• **What to produce**
The answer must consist of every line in the records that contains the word "degrees".

• **Material for this exercise**
◇ ◇ ◇

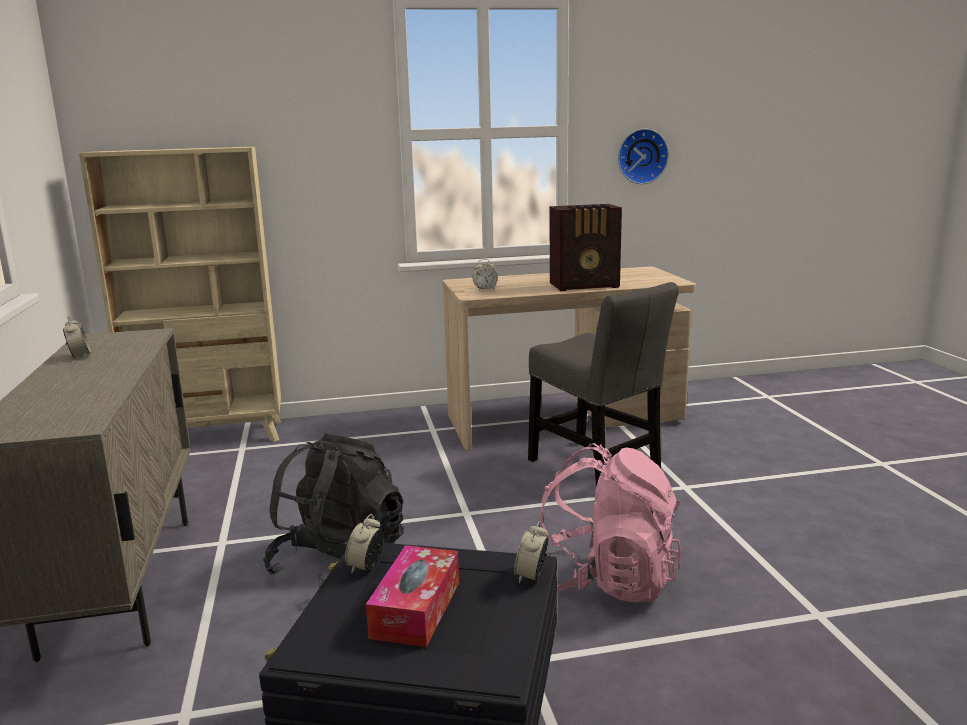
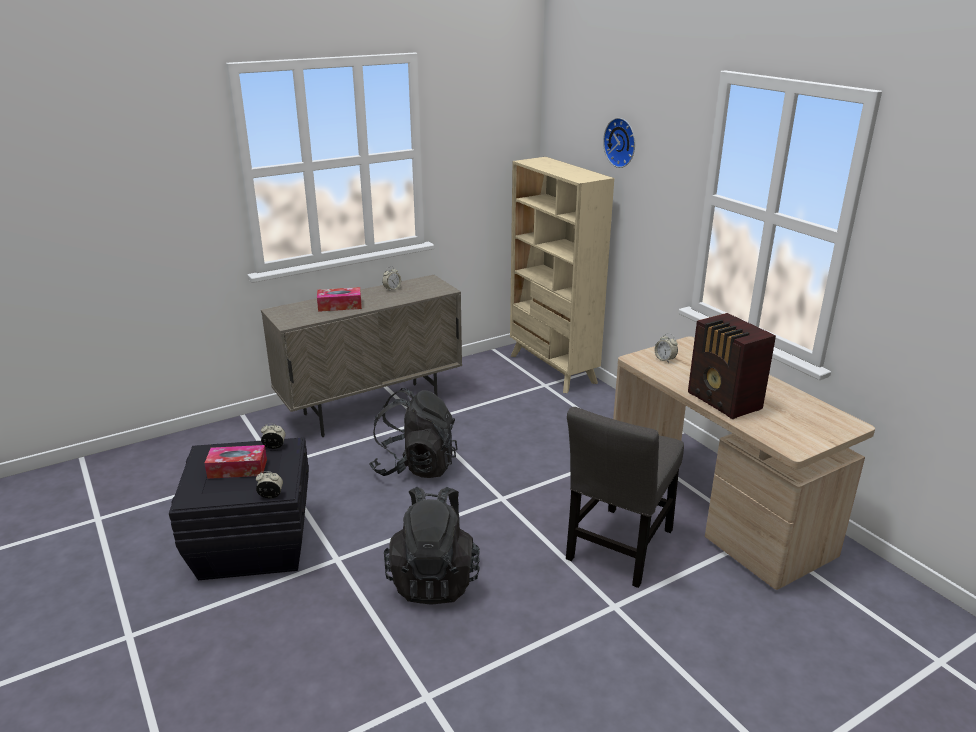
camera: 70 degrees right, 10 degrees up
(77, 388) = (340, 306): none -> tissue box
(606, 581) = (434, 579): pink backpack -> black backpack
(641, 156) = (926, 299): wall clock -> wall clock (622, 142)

◇ ◇ ◇

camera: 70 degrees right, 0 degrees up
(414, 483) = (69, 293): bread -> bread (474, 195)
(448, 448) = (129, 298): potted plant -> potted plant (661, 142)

◇ ◇ ◇

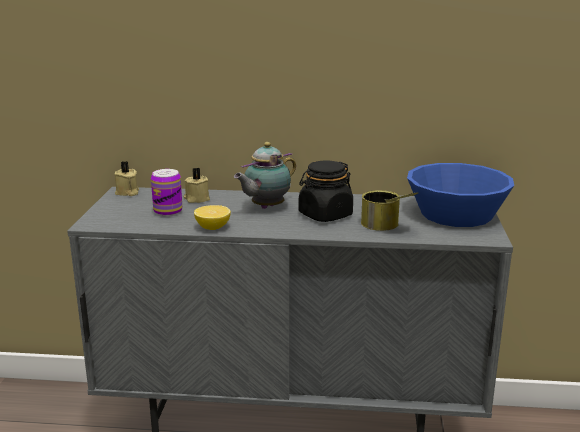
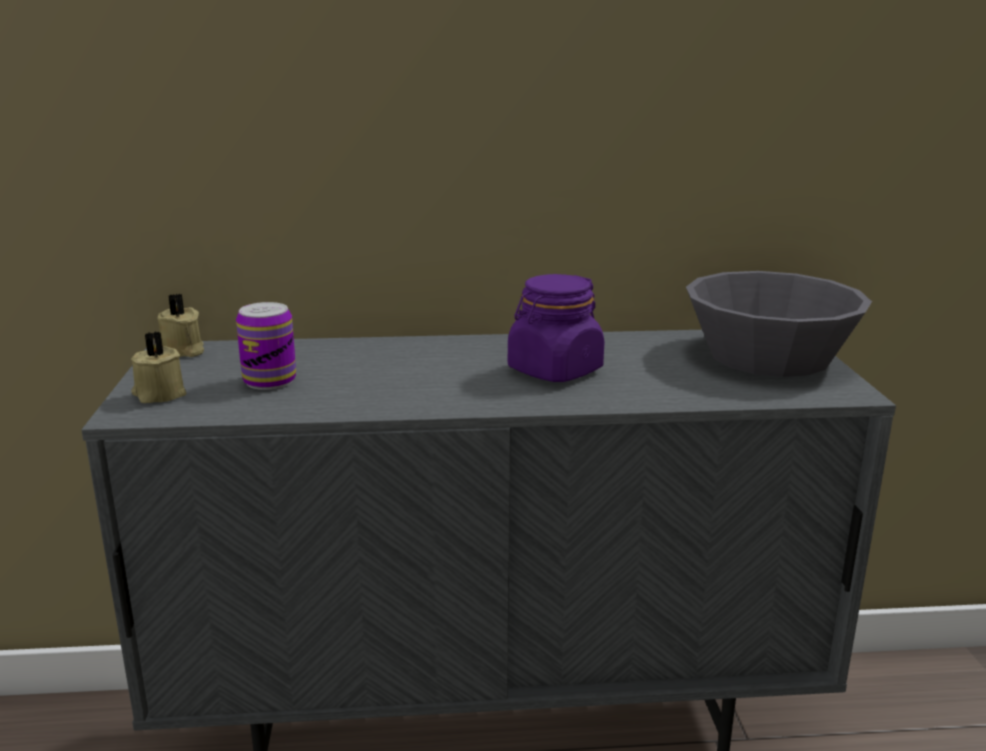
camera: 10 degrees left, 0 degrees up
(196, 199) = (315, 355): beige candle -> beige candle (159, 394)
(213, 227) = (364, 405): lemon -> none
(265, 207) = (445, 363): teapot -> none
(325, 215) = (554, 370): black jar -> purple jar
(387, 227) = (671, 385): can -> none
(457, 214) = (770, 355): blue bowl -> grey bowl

◇ ◇ ◇

• **Response to the exercise**
camera: 70 degrees right, 10 degrees up
camera: 70 degrees right, 0 degrees up
camera: 10 degrees left, 0 degrees up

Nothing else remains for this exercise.